### TASK MATERIAL
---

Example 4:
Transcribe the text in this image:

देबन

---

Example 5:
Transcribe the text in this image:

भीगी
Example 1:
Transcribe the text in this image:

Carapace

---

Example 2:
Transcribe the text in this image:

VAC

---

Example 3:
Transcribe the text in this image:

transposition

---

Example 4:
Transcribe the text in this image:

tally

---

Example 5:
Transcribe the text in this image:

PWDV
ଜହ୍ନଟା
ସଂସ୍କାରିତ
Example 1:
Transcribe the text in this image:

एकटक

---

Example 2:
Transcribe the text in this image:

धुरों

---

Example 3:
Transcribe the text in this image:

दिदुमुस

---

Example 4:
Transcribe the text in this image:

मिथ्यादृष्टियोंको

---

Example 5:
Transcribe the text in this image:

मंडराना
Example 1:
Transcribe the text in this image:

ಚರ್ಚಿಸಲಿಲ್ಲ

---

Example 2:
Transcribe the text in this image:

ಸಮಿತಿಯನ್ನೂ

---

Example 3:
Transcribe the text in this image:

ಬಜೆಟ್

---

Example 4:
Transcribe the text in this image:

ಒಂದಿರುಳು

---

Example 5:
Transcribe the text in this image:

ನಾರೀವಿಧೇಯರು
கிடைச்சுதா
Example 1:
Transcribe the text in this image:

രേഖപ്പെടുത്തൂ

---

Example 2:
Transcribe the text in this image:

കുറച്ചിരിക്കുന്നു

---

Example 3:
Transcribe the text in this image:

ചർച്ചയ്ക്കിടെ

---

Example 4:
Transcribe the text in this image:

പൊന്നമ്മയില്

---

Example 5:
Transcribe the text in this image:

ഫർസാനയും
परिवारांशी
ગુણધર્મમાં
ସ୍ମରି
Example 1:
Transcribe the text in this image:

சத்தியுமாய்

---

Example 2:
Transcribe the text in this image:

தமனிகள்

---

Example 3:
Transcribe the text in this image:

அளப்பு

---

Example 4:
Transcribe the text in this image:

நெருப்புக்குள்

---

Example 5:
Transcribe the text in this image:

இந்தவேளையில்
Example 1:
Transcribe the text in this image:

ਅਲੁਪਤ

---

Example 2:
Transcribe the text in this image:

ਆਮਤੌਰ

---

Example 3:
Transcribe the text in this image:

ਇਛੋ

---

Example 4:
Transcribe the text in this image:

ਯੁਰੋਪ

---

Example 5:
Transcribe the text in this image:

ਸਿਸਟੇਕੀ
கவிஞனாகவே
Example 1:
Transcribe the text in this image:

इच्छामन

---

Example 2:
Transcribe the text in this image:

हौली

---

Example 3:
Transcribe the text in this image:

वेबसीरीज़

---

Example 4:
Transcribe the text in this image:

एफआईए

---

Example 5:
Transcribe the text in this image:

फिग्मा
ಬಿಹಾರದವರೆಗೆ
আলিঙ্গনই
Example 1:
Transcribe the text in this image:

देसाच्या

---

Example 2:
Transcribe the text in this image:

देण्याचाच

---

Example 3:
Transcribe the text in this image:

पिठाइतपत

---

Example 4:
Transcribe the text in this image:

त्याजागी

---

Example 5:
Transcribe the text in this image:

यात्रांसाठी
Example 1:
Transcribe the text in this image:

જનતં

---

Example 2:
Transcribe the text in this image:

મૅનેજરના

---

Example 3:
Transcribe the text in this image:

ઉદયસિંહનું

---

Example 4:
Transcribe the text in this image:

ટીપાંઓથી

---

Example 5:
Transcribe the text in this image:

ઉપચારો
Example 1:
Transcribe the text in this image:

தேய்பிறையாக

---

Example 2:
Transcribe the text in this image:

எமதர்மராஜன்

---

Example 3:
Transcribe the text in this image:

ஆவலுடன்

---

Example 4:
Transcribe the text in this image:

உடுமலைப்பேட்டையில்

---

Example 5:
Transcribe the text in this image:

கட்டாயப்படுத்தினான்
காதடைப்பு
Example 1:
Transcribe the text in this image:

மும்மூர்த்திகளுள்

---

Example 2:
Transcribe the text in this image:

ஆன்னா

### WHAT IS REQUIRED
Give back the data above word for word.

### THE COMPLETED TASK
---

Example 4:
Transcribe the text in this image:

देबन

---

Example 5:
Transcribe the text in this image:

भीगी
Example 1:
Transcribe the text in this image:

Carapace

---

Example 2:
Transcribe the text in this image:

VAC

---

Example 3:
Transcribe the text in this image:

transposition

---

Example 4:
Transcribe the text in this image:

tally

---

Example 5:
Transcribe the text in this image:

PWDV
ଜହ୍ନଟା
ସଂସ୍କାରିତ
Example 1:
Transcribe the text in this image:

एकटक

---

Example 2:
Transcribe the text in this image:

धुरों

---

Example 3:
Transcribe the text in this image:

दिदुमुस

---

Example 4:
Transcribe the text in this image:

मिथ्यादृष्टियोंको

---

Example 5:
Transcribe the text in this image:

मंडराना
Example 1:
Transcribe the text in this image:

ಚರ್ಚಿಸಲಿಲ್ಲ

---

Example 2:
Transcribe the text in this image:

ಸಮಿತಿಯನ್ನೂ

---

Example 3:
Transcribe the text in this image:

ಬಜೆಟ್

---

Example 4:
Transcribe the text in this image:

ಒಂದಿರುಳು

---

Example 5:
Transcribe the text in this image:

ನಾರೀವಿಧೇಯರು
கிடைச்சுதா
Example 1:
Transcribe the text in this image:

രേഖപ്പെടുത്തൂ

---

Example 2:
Transcribe the text in this image:

കുറച്ചിരിക്കുന്നു

---

Example 3:
Transcribe the text in this image:

ചർച്ചയ്ക്കിടെ

---

Example 4:
Transcribe the text in this image:

പൊന്നമ്മയില്

---

Example 5:
Transcribe the text in this image:

ഫർസാനയും
परिवारांशी
ગુણધર્મમાં
ସ୍ମରି
Example 1:
Transcribe the text in this image:

சத்தியுமாய்

---

Example 2:
Transcribe the text in this image:

தமனிகள்

---

Example 3:
Transcribe the text in this image:

அளப்பு

---

Example 4:
Transcribe the text in this image:

நெருப்புக்குள்

---

Example 5:
Transcribe the text in this image:

இந்தவேளையில்
Example 1:
Transcribe the text in this image:

ਅਲੁਪਤ

---

Example 2:
Transcribe the text in this image:

ਆਮਤੌਰ

---

Example 3:
Transcribe the text in this image:

ਇਛੋ

---

Example 4:
Transcribe the text in this image:

ਯੁਰੋਪ

---

Example 5:
Transcribe the text in this image:

ਸਿਸਟੇਕੀ
கவிஞனாகவே
Example 1:
Transcribe the text in this image:

इच्छामन

---

Example 2:
Transcribe the text in this image:

हौली

---

Example 3:
Transcribe the text in this image:

वेबसीरीज़

---

Example 4:
Transcribe the text in this image:

एफआईए

---

Example 5:
Transcribe the text in this image:

फिग्मा
ಬಿಹಾರದವರೆಗೆ
আলিঙ্গনই
Example 1:
Transcribe the text in this image:

देसाच्या

---

Example 2:
Transcribe the text in this image:

देण्याचाच

---

Example 3:
Transcribe the text in this image:

पिठाइतपत

---

Example 4:
Transcribe the text in this image:

त्याजागी

---

Example 5:
Transcribe the text in this image:

यात्रांसाठी
Example 1:
Transcribe the text in this image:

જનતં

---

Example 2:
Transcribe the text in this image:

મૅનેજરના

---

Example 3:
Transcribe the text in this image:

ઉદયસિંહનું

---

Example 4:
Transcribe the text in this image:

ટીપાંઓથી

---

Example 5:
Transcribe the text in this image:

ઉપચારો
Example 1:
Transcribe the text in this image:

தேய்பிறையாக

---

Example 2:
Transcribe the text in this image:

எமதர்மராஜன்

---

Example 3:
Transcribe the text in this image:

ஆவலுடன்

---

Example 4:
Transcribe the text in this image:

உடுமலைப்பேட்டையில்

---

Example 5:
Transcribe the text in this image:

கட்டாயப்படுத்தினான்
காதடைப்பு
Example 1:
Transcribe the text in this image:

மும்மூர்த்திகளுள்

---

Example 2:
Transcribe the text in this image:

ஆன்னா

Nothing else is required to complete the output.